───── Source information ─────
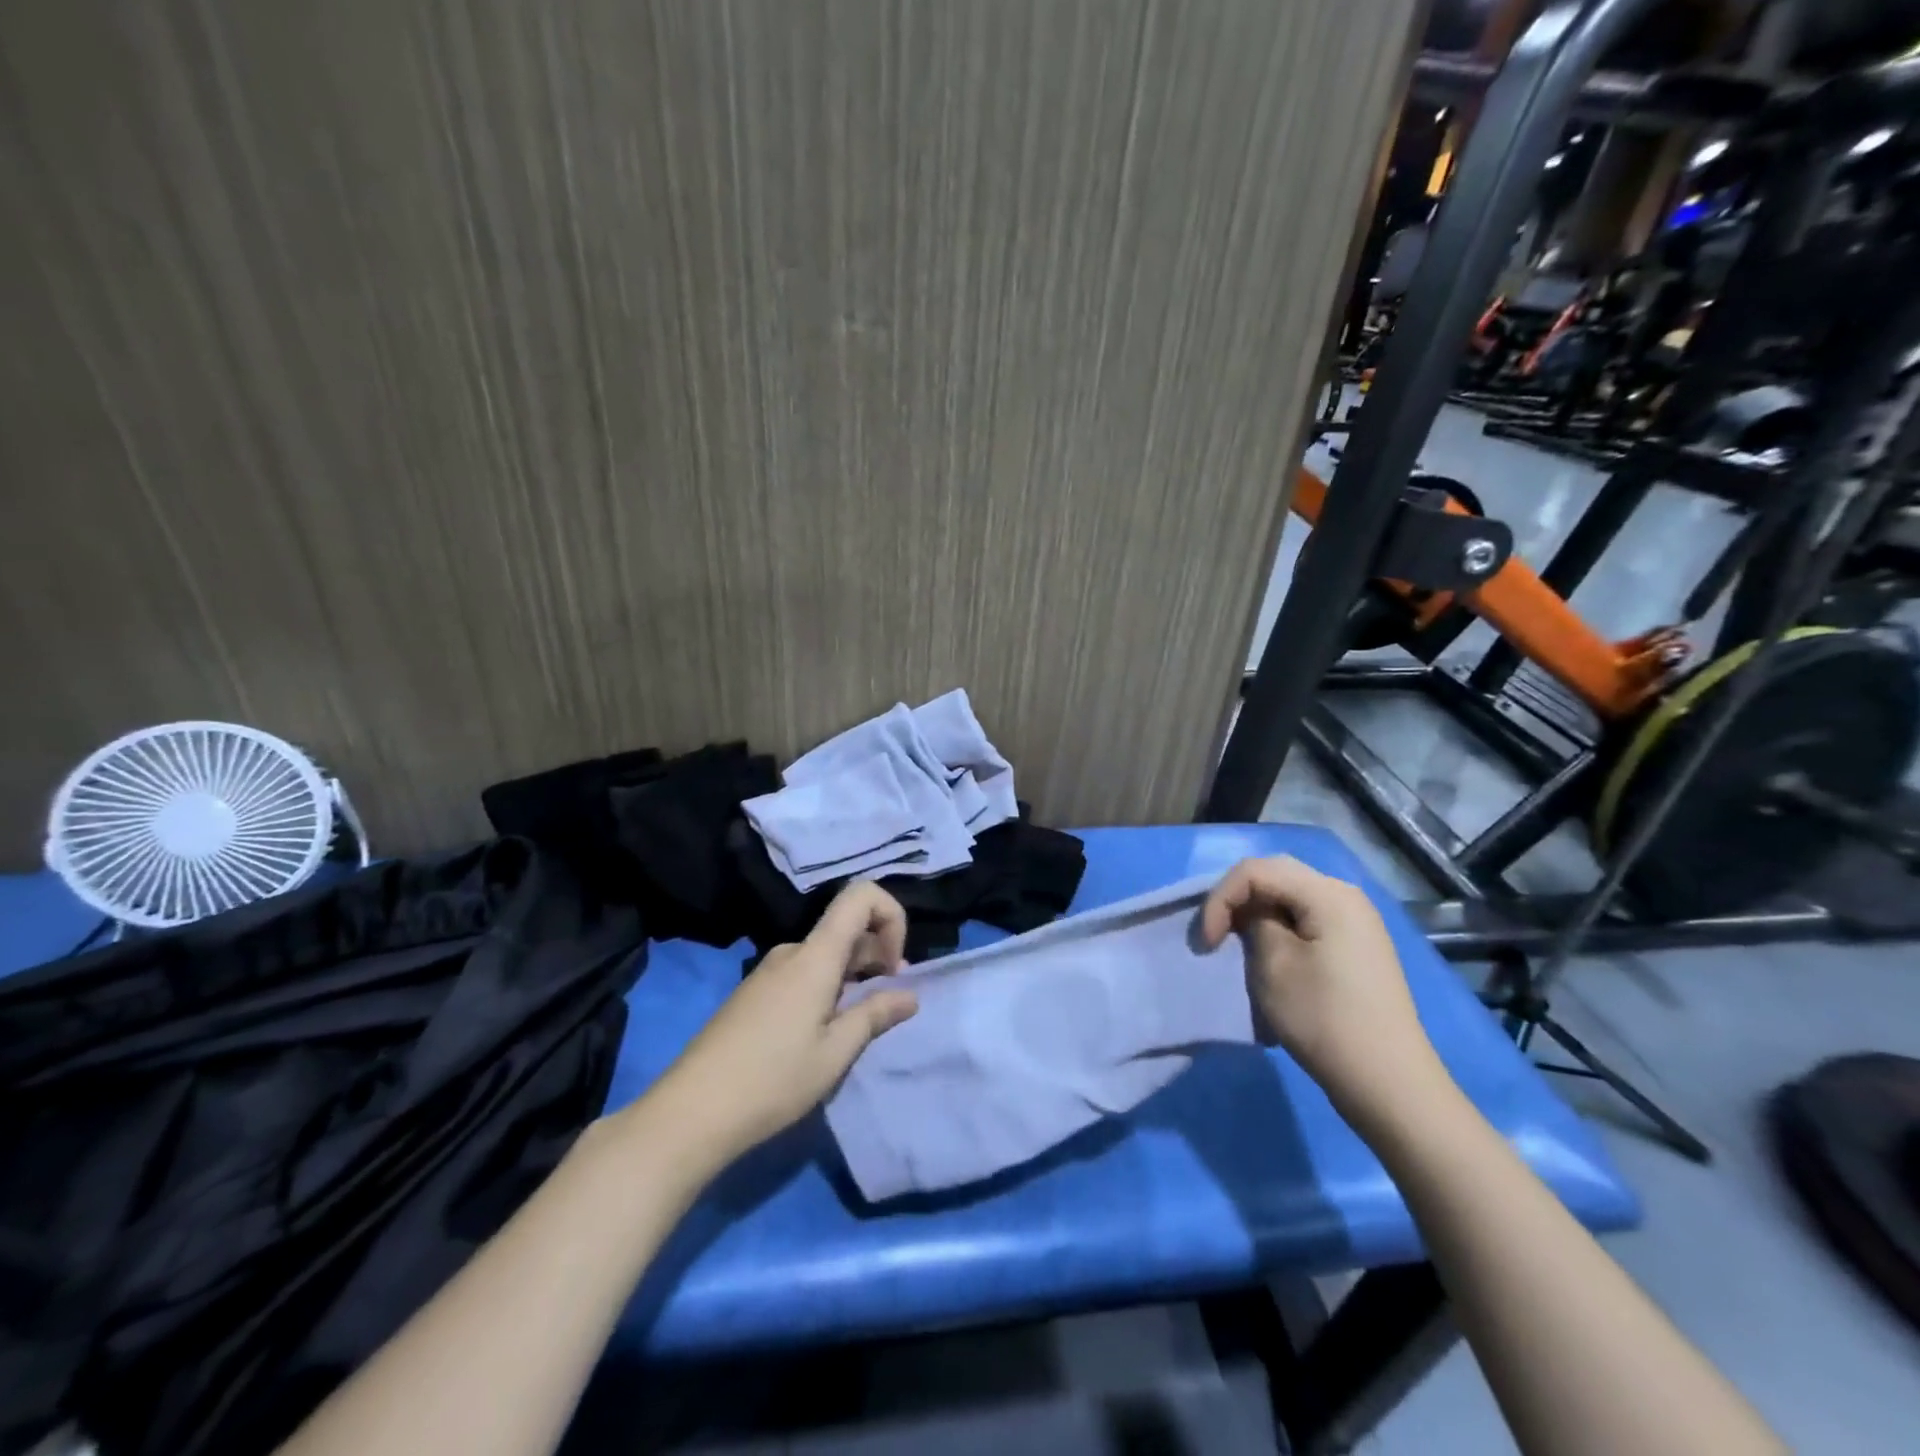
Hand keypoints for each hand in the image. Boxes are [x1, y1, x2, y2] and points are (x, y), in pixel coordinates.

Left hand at [651, 882, 919, 1166]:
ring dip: (852, 977)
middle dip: (876, 956)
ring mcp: (768, 971)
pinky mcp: (753, 993)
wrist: (690, 1112)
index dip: (891, 916)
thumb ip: (875, 1015)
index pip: (860, 896)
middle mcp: (791, 952)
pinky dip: (826, 989)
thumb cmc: (772, 1080)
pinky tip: (821, 1034)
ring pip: (825, 955)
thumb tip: (909, 994)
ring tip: (855, 1027)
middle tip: (887, 1005)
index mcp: (815, 956)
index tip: (894, 966)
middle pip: (845, 928)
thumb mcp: (835, 1053)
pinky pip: (802, 974)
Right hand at [1200, 856, 1449, 1126]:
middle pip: (1276, 875)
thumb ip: (1253, 921)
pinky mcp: (1357, 946)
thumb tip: (1251, 913)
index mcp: (1328, 893)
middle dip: (1237, 899)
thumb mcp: (1273, 964)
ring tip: (1237, 945)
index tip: (1207, 942)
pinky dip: (1279, 928)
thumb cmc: (1324, 1018)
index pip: (1256, 870)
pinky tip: (1270, 956)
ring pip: (1291, 897)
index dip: (1221, 897)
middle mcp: (1346, 896)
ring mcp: (1357, 921)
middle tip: (1217, 935)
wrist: (1388, 1082)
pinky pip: (1308, 918)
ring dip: (1256, 914)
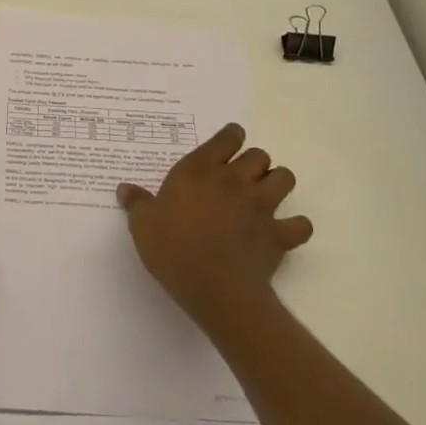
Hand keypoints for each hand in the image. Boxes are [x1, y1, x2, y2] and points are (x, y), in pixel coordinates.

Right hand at [117, 123, 311, 335]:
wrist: (213, 288)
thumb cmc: (172, 249)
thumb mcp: (143, 225)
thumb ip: (137, 203)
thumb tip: (124, 188)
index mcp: (201, 170)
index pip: (228, 137)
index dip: (230, 139)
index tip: (226, 149)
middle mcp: (235, 180)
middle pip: (260, 155)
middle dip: (254, 164)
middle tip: (240, 180)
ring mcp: (261, 206)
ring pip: (285, 178)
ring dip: (277, 184)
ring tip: (264, 198)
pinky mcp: (279, 234)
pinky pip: (301, 224)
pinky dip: (295, 227)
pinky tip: (283, 233)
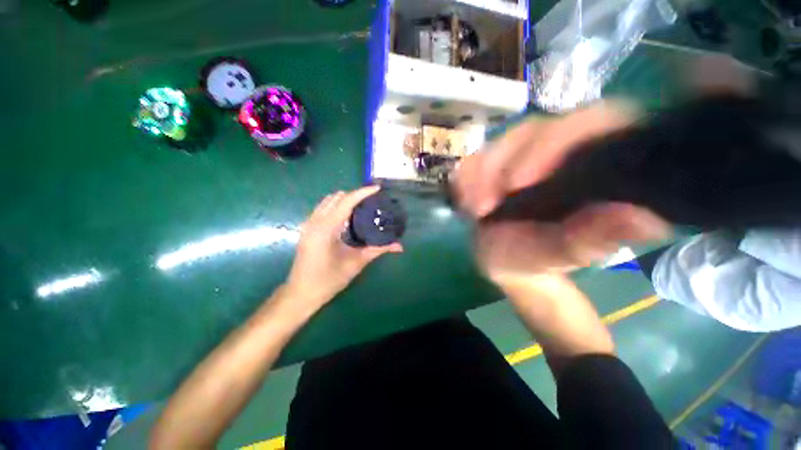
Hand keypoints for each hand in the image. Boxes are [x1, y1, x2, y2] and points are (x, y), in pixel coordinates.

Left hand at [284, 186, 402, 309]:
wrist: (302, 293)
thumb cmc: (329, 280)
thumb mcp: (356, 263)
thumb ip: (378, 250)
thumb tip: (399, 246)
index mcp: (326, 228)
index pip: (346, 202)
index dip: (363, 192)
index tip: (377, 188)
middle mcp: (315, 221)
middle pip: (336, 197)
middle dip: (354, 195)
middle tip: (371, 201)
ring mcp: (308, 224)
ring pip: (327, 201)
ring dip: (344, 200)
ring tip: (361, 207)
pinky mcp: (307, 229)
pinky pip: (323, 209)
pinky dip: (336, 207)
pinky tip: (347, 218)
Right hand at [455, 102, 669, 282]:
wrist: (504, 260)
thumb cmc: (536, 259)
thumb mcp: (560, 255)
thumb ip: (593, 239)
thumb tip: (646, 219)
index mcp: (596, 165)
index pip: (595, 122)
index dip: (556, 143)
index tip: (517, 184)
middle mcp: (562, 150)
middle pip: (537, 129)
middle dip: (503, 165)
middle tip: (483, 208)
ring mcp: (524, 154)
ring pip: (502, 143)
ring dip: (480, 176)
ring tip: (475, 212)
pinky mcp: (495, 163)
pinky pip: (476, 158)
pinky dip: (466, 179)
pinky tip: (466, 203)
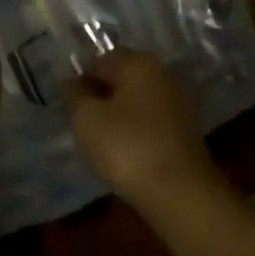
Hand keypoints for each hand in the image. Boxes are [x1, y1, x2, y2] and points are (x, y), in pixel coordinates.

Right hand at [66, 50, 221, 212]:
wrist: (180, 194)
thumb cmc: (127, 147)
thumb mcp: (86, 119)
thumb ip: (74, 94)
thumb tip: (71, 81)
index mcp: (138, 62)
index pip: (98, 61)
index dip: (79, 80)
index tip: (68, 105)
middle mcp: (162, 73)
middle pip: (120, 78)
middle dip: (99, 96)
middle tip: (81, 123)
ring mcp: (178, 101)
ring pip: (136, 100)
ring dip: (117, 114)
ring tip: (101, 141)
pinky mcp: (186, 129)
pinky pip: (150, 120)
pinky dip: (135, 130)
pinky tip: (125, 151)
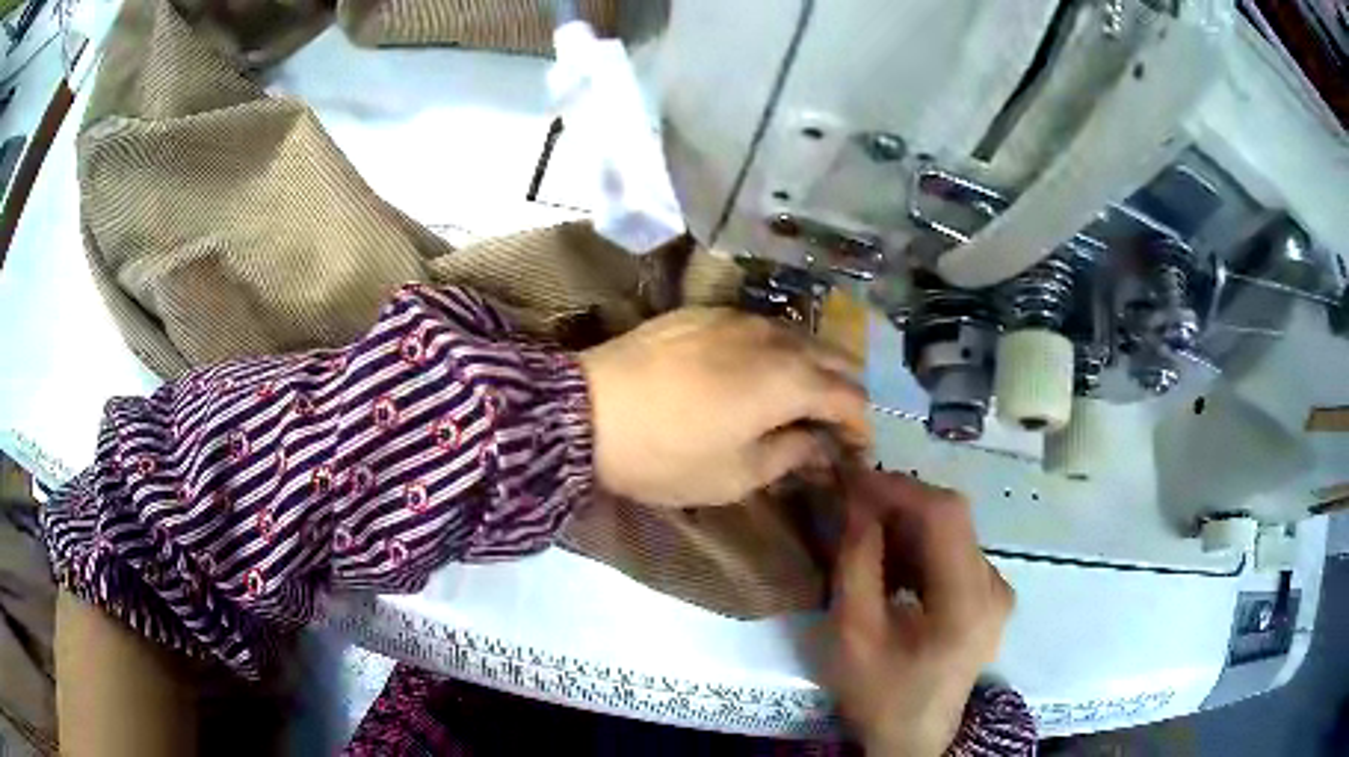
─────
**Your instructions**. Produce the data again character for character, with the images left out.

**Problem solution**.
Hand keypoints for each hand in the image. Boxes are [x1, y1, x2, y2] and points are (x, y), in pixel coordinates.

Left hand at [651, 882, 919, 1166]:
ring dip: (852, 977)
middle dip: (876, 956)
ring mcp: (768, 971)
pinky mcp: (753, 993)
wrist: (690, 1112)
index dip: (891, 916)
thumb ip: (875, 1015)
index pip: (860, 896)
middle mcp: (791, 952)
pinky dip: (826, 989)
thumb cmc: (772, 1080)
pinky tip: (821, 1034)
ring pip: (825, 955)
thumb tip: (909, 994)
ring tip: (855, 1027)
middle tip: (887, 1005)
index mcp: (815, 956)
index tip: (894, 966)
middle pip: (845, 928)
thumb mcp: (835, 1053)
pinky pip: (802, 974)
Right hand at [1200, 856, 1449, 1126]:
middle pip: (1276, 875)
thumb ip: (1253, 921)
pinky mcp: (1357, 946)
thumb tip: (1251, 913)
index mcp: (1328, 893)
middle dip: (1237, 899)
thumb mcp: (1273, 964)
ring tip: (1237, 945)
index tip: (1207, 942)
pinky dip: (1279, 928)
thumb cmc: (1324, 1018)
index pip: (1256, 870)
pinky tip: (1270, 956)
ring pip: (1291, 897)
index dip: (1221, 897)
middle mcp: (1346, 896)
ring mcp: (1357, 921)
middle tip: (1217, 935)
wrist: (1388, 1082)
pinky pip: (1308, 918)
ring dip: (1256, 914)
Hand keypoints for each hand in the image. Boxes are [x1, y1, x2, y2] and points are (x, y), in pixel coordinates.

Right hand at [117, 123, 311, 335]:
wrist: (213, 288)
thumb cmc: (172, 249)
thumb mcp: (143, 225)
thumb ip: (137, 203)
thumb tip: (124, 188)
index mcp: (201, 170)
index pip: (228, 137)
index dip: (230, 139)
index tip: (226, 149)
middle mcp: (235, 180)
middle pip: (260, 155)
middle dip: (254, 164)
middle tip: (240, 180)
ring mcp: (261, 206)
ring pip: (285, 178)
ring dip: (277, 184)
ring tip: (264, 198)
pinky mcp: (279, 234)
pinky pip: (301, 224)
pinky dip: (295, 227)
pinky tip: (283, 233)
Hand keypoints for each hand in the image. Boxes are [x1, y1, x2, y2] and points are (x, y), in pixel coordinates.

Left hand at [284, 186, 402, 309]:
wrist: (302, 293)
thumb cmc: (329, 280)
thumb mcp: (356, 263)
thumb ip: (378, 250)
thumb tip: (399, 246)
index mcp: (326, 228)
index pip: (346, 202)
index dip: (363, 192)
index tip: (377, 188)
middle mcp: (315, 221)
middle pip: (336, 197)
middle dip: (354, 195)
middle tip: (371, 201)
ring mcp: (308, 224)
ring pip: (327, 201)
ring dip: (344, 200)
ring tip: (361, 207)
pinky mcp: (307, 229)
pinky pip: (323, 209)
pinky dip: (336, 207)
pinky tip: (347, 218)
Right hand at [455, 102, 669, 282]:
wrist: (504, 260)
thumb cmc: (536, 259)
thumb mcp: (560, 255)
thumb ip: (593, 239)
thumb tip: (646, 219)
index mcp: (596, 165)
index pip: (595, 122)
index dip: (556, 143)
index tip: (517, 184)
middle mcp: (562, 150)
middle pip: (537, 129)
middle dip: (503, 165)
middle tip: (483, 208)
ring mcp: (524, 154)
ring pip: (502, 143)
ring dip: (480, 176)
ring tip: (475, 212)
pinky mcp: (495, 163)
pinky pip: (476, 158)
pinky dip: (466, 179)
pinky tip: (466, 203)
Hand keypoints for each hand in the image. Boxes are [x1, y1, x2, y2] and points are (x, y), in pixel coordinates.

Right hand at [66, 50, 221, 212]:
wrist: (180, 194)
thumb cmc: (127, 147)
thumb mcp: (86, 119)
thumb ip: (74, 94)
thumb tip: (71, 81)
index mcp: (138, 62)
index pip: (98, 61)
index dip: (79, 80)
index tip: (68, 105)
middle mcp: (162, 73)
middle pip: (120, 78)
middle dip: (99, 96)
middle tip: (81, 123)
ring mcp: (178, 101)
ring pip: (136, 100)
ring dip: (117, 114)
ring tip: (101, 141)
pinky mcp: (186, 129)
pinky pip: (150, 120)
pinky dip: (135, 130)
pinky tip: (125, 151)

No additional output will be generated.